▸ What the exercise asks
Restate verbatim the span of lines below between the line with "19 września 2017 at 12:48" and the line with "Napisz dokładny post o tym jak", including those two lines, and only that span.

▸ Material for this task
········

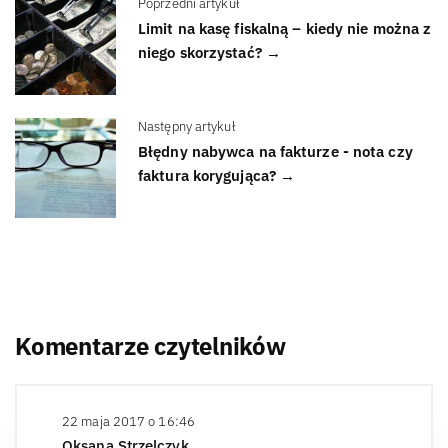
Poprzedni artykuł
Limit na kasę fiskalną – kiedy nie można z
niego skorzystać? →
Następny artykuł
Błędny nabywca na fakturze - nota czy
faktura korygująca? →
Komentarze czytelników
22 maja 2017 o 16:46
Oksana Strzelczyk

········

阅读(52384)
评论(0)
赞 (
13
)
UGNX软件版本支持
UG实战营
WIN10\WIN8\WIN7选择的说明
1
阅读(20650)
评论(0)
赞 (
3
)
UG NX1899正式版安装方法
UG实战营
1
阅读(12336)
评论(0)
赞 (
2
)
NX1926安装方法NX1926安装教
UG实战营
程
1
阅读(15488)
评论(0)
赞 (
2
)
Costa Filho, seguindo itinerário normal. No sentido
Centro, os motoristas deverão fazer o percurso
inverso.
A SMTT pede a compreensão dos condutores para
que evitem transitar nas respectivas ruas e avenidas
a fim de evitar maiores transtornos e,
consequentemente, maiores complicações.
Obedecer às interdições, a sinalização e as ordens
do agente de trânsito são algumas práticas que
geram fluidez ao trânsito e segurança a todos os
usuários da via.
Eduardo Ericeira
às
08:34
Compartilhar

········

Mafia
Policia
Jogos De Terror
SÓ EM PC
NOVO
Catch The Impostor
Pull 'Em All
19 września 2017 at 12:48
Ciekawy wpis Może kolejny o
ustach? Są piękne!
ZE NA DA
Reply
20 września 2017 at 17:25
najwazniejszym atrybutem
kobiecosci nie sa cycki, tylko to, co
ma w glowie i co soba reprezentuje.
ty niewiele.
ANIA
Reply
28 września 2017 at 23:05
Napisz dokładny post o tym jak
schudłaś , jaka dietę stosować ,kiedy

········

▸ Task output
19 września 2017 at 12:48
Ciekawy wpis Może kolejny o
ustach? Są piękne!
ZE NA DA
Reply
20 września 2017 at 17:25
najwazniejszym atrybutem
kobiecosci nie sa cycki, tylko to, co
ma w glowie i co soba reprezentuje.
ty niewiele.
ANIA
Reply
28 września 2017 at 23:05
Napisz dokładny post o tym jak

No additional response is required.